Task details: Render every line of the records below as a Markdown table with two columns, No. and Line, numbering the rows in order and skipping blank lines. Leave the pictures out.

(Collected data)
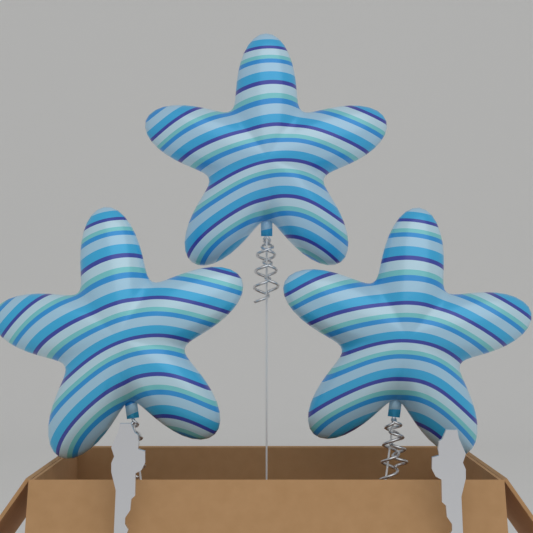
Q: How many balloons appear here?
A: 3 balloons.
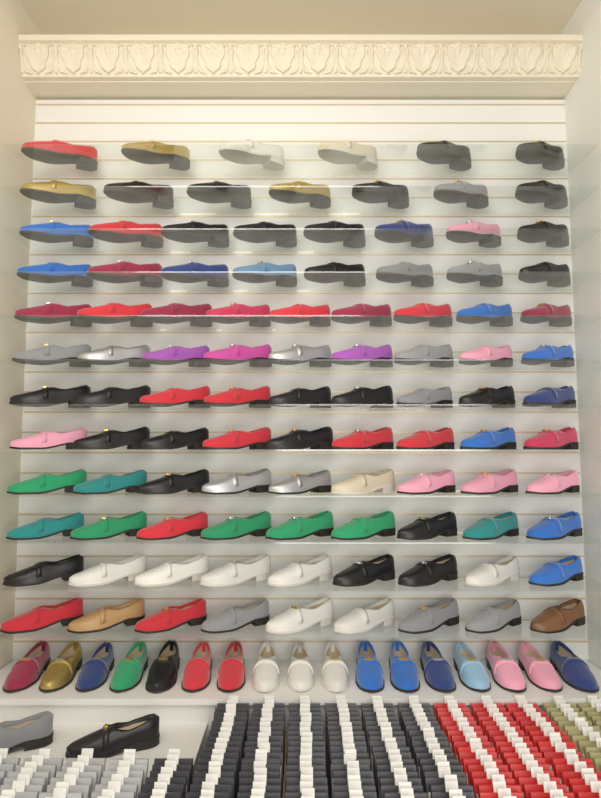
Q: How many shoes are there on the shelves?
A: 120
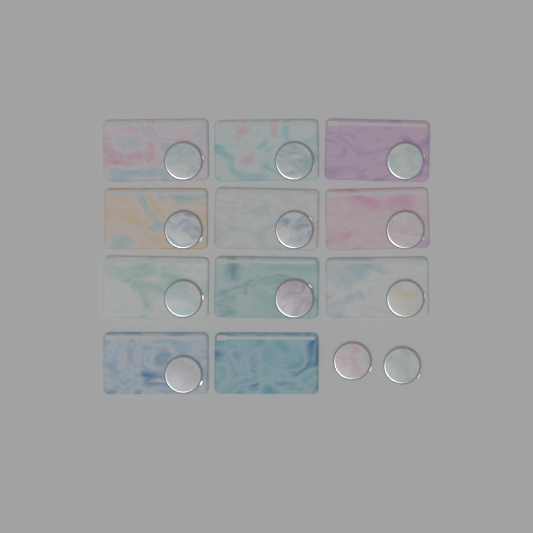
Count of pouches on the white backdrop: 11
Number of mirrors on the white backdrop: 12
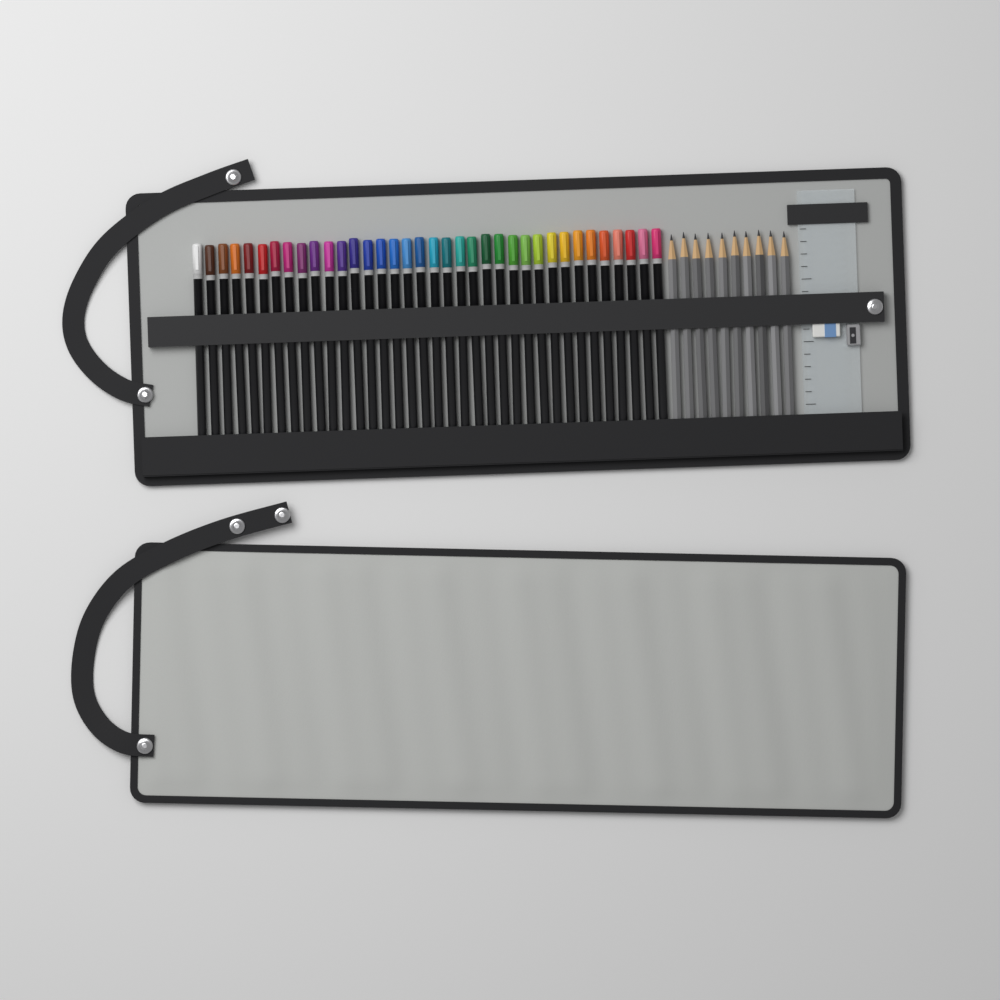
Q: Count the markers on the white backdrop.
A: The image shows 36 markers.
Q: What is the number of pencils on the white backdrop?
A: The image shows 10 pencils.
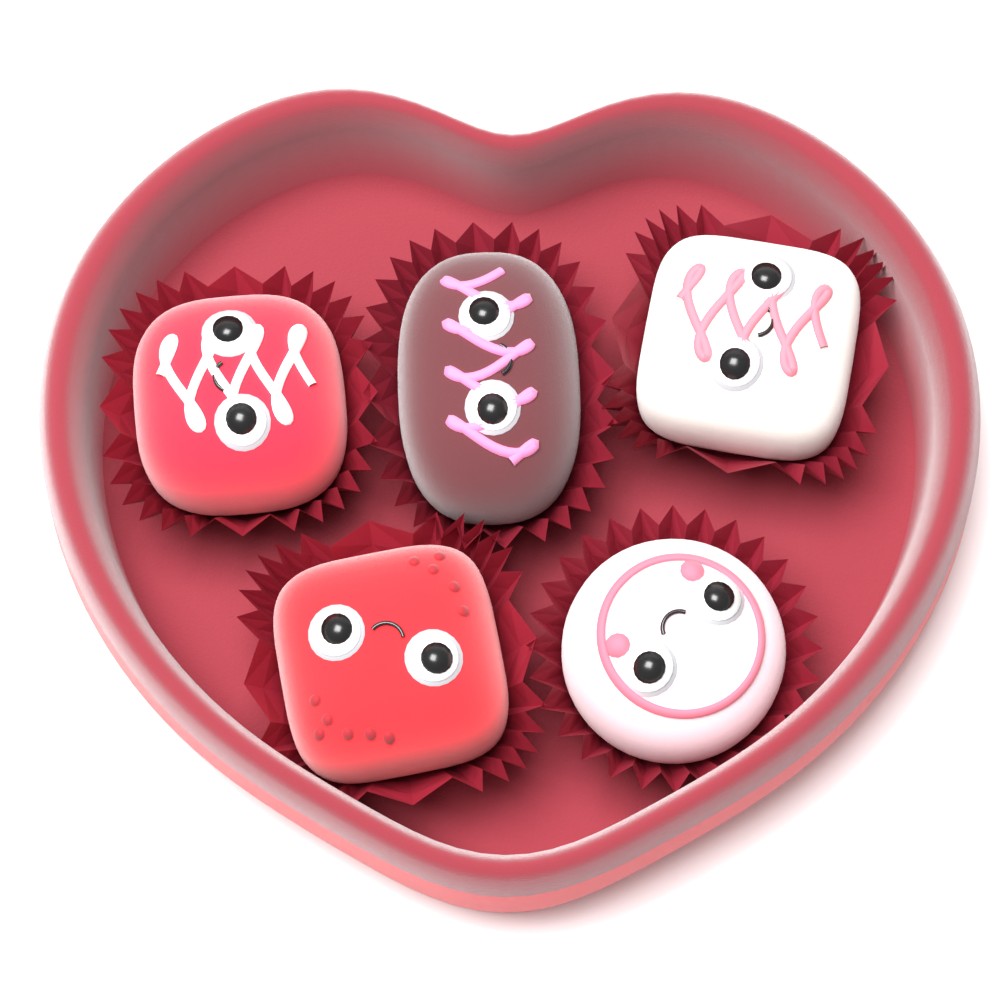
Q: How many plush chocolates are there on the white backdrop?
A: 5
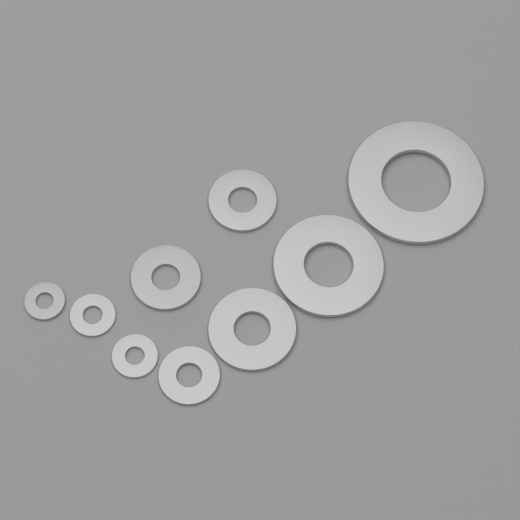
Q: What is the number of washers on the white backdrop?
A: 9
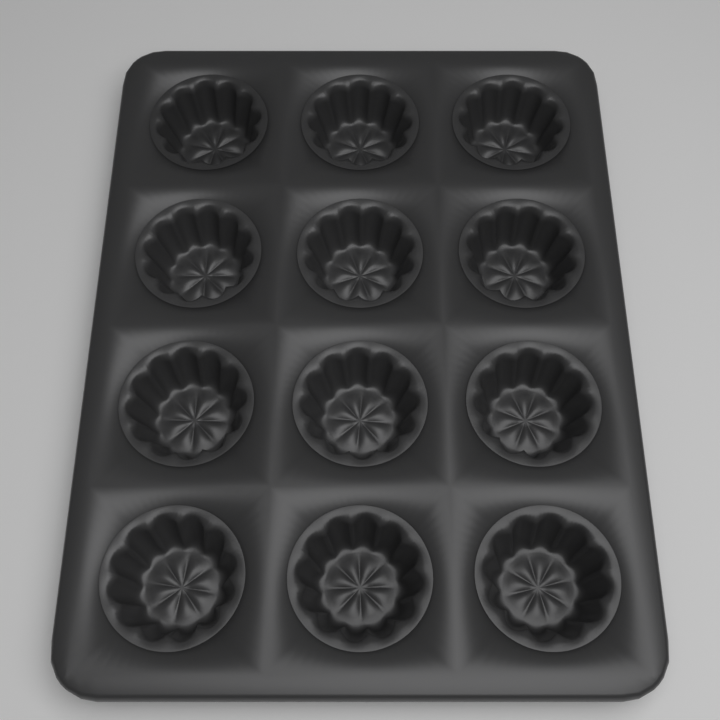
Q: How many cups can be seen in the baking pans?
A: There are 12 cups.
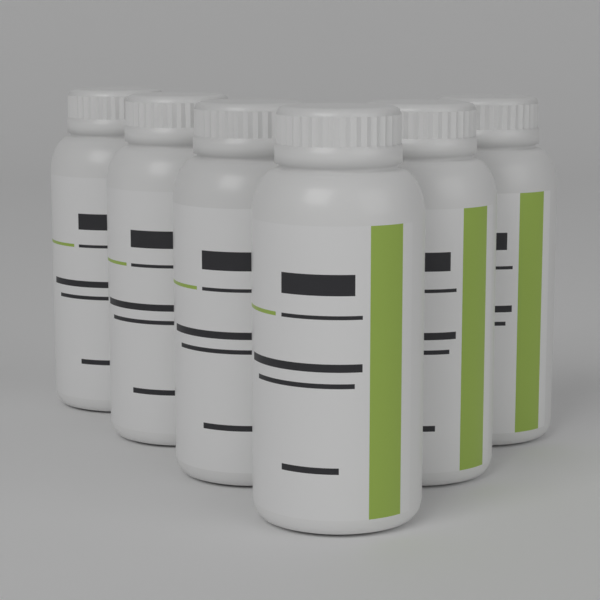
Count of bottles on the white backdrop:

Exercise response:
| No. | Line |
|---|---|
| 1 | Q: How many balloons appear here? |
| 2 | A: 3 balloons. |
| 3 | Q: How many shoes are there on the shelves? |
| 4 | A: 120 |
| 5 | Count of pouches on the white backdrop: 11 |
| 6 | Number of mirrors on the white backdrop: 12 |
| 7 | Q: Count the markers on the white backdrop. |
| 8 | A: The image shows 36 markers. |
| 9 | Q: What is the number of pencils on the white backdrop? |
| 10 | A: The image shows 10 pencils. |
| 11 | Q: How many plush chocolates are there on the white backdrop? |
| 12 | A: 5 |
| 13 | Q: What is the number of washers on the white backdrop? |
| 14 | A: 9 |
| 15 | Q: How many cups can be seen in the baking pans? |
| 16 | A: There are 12 cups. |
| 17 | Count of bottles on the white backdrop: |